*Work required*
Update the entries below by replacing each "family" with "Family" and leaving every other line unchanged.

** START Data shown **

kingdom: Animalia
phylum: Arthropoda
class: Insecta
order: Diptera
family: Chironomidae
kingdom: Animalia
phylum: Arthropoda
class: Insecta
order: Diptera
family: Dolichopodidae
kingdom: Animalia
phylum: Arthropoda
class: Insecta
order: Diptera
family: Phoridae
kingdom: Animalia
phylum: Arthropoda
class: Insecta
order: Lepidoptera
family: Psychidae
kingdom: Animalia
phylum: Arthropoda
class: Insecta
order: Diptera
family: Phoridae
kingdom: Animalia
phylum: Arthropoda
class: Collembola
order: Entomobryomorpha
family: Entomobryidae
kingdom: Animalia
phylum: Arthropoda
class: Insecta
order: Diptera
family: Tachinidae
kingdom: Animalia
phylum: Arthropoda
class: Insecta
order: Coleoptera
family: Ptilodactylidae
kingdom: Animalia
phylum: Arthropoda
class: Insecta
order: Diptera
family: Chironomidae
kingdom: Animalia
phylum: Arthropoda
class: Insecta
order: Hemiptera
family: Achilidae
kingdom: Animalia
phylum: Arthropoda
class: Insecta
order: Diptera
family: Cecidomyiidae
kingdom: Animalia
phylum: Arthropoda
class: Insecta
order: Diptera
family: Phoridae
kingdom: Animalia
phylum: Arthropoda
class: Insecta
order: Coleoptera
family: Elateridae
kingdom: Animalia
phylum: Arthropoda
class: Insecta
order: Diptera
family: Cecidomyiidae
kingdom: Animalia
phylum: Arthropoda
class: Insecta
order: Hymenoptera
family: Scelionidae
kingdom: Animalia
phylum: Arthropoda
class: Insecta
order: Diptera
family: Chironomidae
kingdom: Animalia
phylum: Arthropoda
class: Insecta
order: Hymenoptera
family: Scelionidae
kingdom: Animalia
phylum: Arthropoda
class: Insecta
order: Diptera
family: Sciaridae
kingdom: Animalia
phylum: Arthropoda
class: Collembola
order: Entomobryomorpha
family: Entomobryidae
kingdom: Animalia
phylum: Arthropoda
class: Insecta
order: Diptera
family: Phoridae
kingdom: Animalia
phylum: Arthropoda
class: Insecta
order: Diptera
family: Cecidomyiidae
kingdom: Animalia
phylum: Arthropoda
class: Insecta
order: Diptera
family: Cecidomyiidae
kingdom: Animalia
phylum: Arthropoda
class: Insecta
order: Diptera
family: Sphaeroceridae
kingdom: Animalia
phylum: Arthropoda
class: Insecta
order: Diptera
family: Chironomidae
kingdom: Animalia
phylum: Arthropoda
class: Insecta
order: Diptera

** END Data shown **

*Response for this exercise*
kingdom: Animalia
phylum: Arthropoda
class: Insecta
order: Diptera
Family: Chironomidae
kingdom: Animalia
phylum: Arthropoda
class: Insecta
order: Diptera
Family: Dolichopodidae
kingdom: Animalia
phylum: Arthropoda
class: Insecta
order: Diptera
Family: Phoridae
kingdom: Animalia
phylum: Arthropoda
class: Insecta
order: Lepidoptera
Family: Psychidae
kingdom: Animalia
phylum: Arthropoda
class: Insecta
order: Diptera
Family: Phoridae
kingdom: Animalia
phylum: Arthropoda
class: Collembola
order: Entomobryomorpha
Family: Entomobryidae
kingdom: Animalia
phylum: Arthropoda
class: Insecta
order: Diptera
Family: Tachinidae
kingdom: Animalia
phylum: Arthropoda
class: Insecta
order: Coleoptera
Family: Ptilodactylidae
kingdom: Animalia
phylum: Arthropoda
class: Insecta
order: Diptera
Family: Chironomidae
kingdom: Animalia
phylum: Arthropoda
class: Insecta
order: Hemiptera
Family: Achilidae
kingdom: Animalia
phylum: Arthropoda
class: Insecta
order: Diptera
Family: Cecidomyiidae
kingdom: Animalia
phylum: Arthropoda
class: Insecta
order: Diptera
Family: Phoridae
kingdom: Animalia
phylum: Arthropoda
class: Insecta
order: Coleoptera
Family: Elateridae
kingdom: Animalia
phylum: Arthropoda
class: Insecta
order: Diptera
Family: Cecidomyiidae
kingdom: Animalia
phylum: Arthropoda
class: Insecta
order: Hymenoptera
Family: Scelionidae
kingdom: Animalia
phylum: Arthropoda
class: Insecta
order: Diptera
Family: Chironomidae
kingdom: Animalia
phylum: Arthropoda
class: Insecta
order: Hymenoptera
Family: Scelionidae
kingdom: Animalia
phylum: Arthropoda
class: Insecta
order: Diptera
Family: Sciaridae
kingdom: Animalia
phylum: Arthropoda
class: Collembola
order: Entomobryomorpha
Family: Entomobryidae
kingdom: Animalia
phylum: Arthropoda
class: Insecta
order: Diptera
Family: Phoridae
kingdom: Animalia
phylum: Arthropoda
class: Insecta
order: Diptera
Family: Cecidomyiidae
kingdom: Animalia
phylum: Arthropoda
class: Insecta
order: Diptera
Family: Cecidomyiidae
kingdom: Animalia
phylum: Arthropoda
class: Insecta
order: Diptera
Family: Sphaeroceridae
kingdom: Animalia
phylum: Arthropoda
class: Insecta
order: Diptera
Family: Chironomidae
kingdom: Animalia
phylum: Arthropoda
class: Insecta
order: Diptera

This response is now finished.